I don’t know why he lost you at that “lie”. He was viscous in burning homes in front of women and children and their husbands weren’t even there. In Savannah, the Union soldiers looted the graves of the wealthy there. To this day they don’t know whose tombstone goes for which grave because the soldiers just piled the tombstones up and dig into the graves.
The ONLY reason Savannah wasn’t burned to the ground was because it was a “Christmas gift” to Abraham Lincoln.
I don’t know how you see that as a “lie”.
Most people don't realize that Sherman had worked and lived in the South just prior to the war. He had been Superintendent of the Louisiana State Seminary. He actually loved the south and had hoped to return there to live at some point. Yes, property and agricultural destruction was a part of his "March to the Sea." His belief was that if you take the fight to the people, you break their will to conduct war. It wasn't pretty, but it worked.
Some historians view our dropping the bombs on Japan as overkill, and others believe that it saved lives. We took the war to the Japanese people, and in essence, destroyed their will to conduct further war. Some would say Sherman's destruction of the South helped save lives too, because it destroyed the South's ability to wage war.

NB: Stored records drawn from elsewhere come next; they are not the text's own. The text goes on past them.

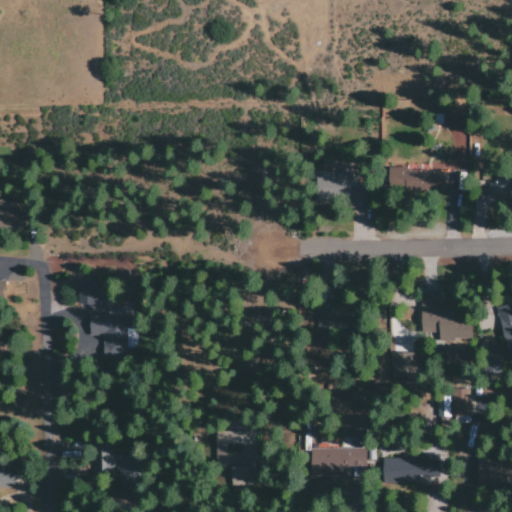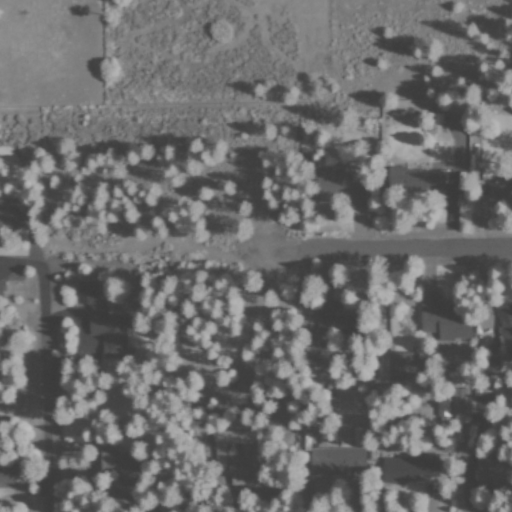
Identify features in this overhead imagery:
building: (414, 179)
building: (332, 184)
building: (3, 217)
road: (318, 245)
building: (1, 289)
building: (443, 317)
building: (505, 323)
building: (109, 332)
building: (399, 362)
building: (459, 404)
building: (334, 460)
building: (409, 470)
building: (7, 476)
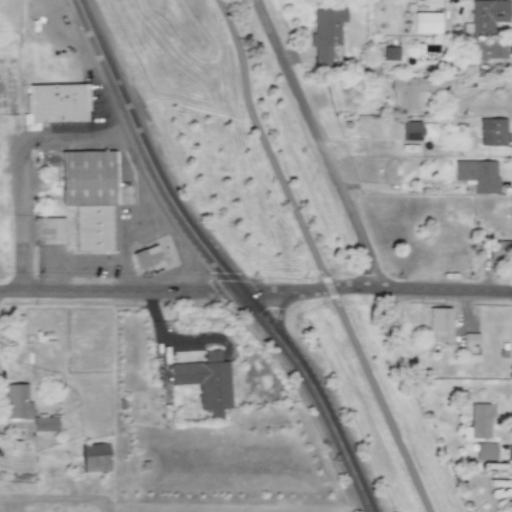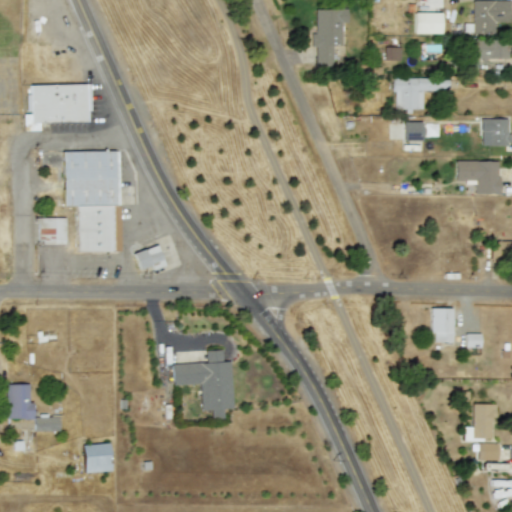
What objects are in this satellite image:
building: (487, 14)
building: (488, 15)
building: (425, 22)
building: (426, 23)
building: (325, 33)
building: (326, 33)
building: (490, 48)
building: (491, 48)
building: (390, 53)
building: (390, 53)
building: (413, 90)
building: (413, 91)
building: (55, 104)
building: (56, 104)
building: (412, 131)
building: (412, 131)
building: (492, 131)
building: (493, 132)
road: (57, 139)
road: (132, 139)
road: (110, 142)
road: (321, 148)
road: (148, 154)
road: (129, 157)
building: (477, 175)
building: (477, 175)
building: (90, 197)
building: (90, 198)
road: (139, 198)
road: (22, 219)
building: (49, 230)
building: (49, 231)
building: (147, 257)
building: (147, 258)
road: (317, 258)
road: (84, 261)
road: (49, 278)
road: (119, 278)
road: (255, 296)
building: (438, 324)
building: (439, 324)
building: (470, 340)
building: (470, 340)
building: (205, 381)
building: (206, 381)
road: (315, 397)
building: (16, 401)
building: (16, 402)
building: (478, 422)
building: (478, 423)
building: (44, 424)
building: (44, 424)
building: (485, 451)
building: (485, 451)
building: (94, 457)
building: (94, 457)
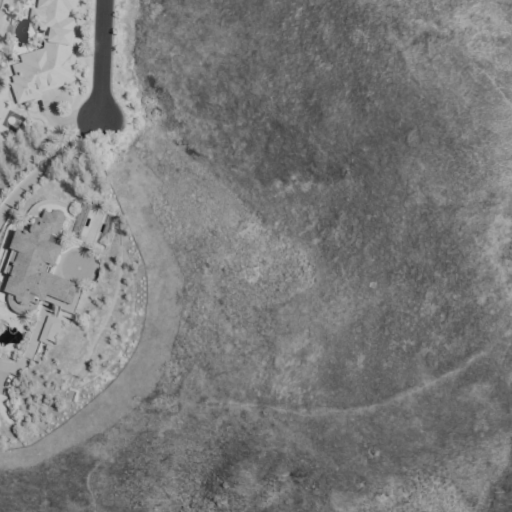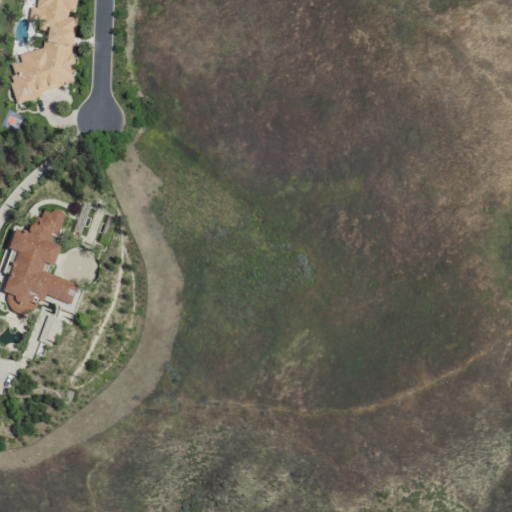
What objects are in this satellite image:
building: (45, 52)
road: (99, 58)
road: (0, 255)
building: (34, 268)
building: (47, 330)
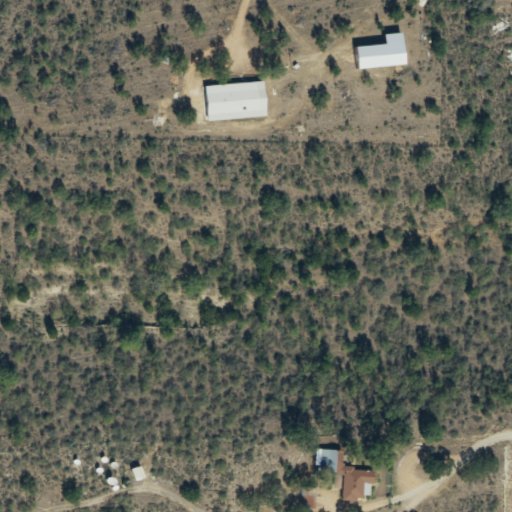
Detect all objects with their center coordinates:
building: (232, 98)
building: (346, 476)
road: (251, 498)
building: (307, 504)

And of course, most Southerners see it differently, and that's their right. Afterall, they fought bravely, and died for that right.
During my years of research, I've tried to view both sides of the war, and the motives that drove each side. I've also tried to understand the atrocities that both sides inflicted on their fellow countrymen. I have to say though, that if I had to pick a side to support today, it would be the South's, and slavery has nothing to do with that decision.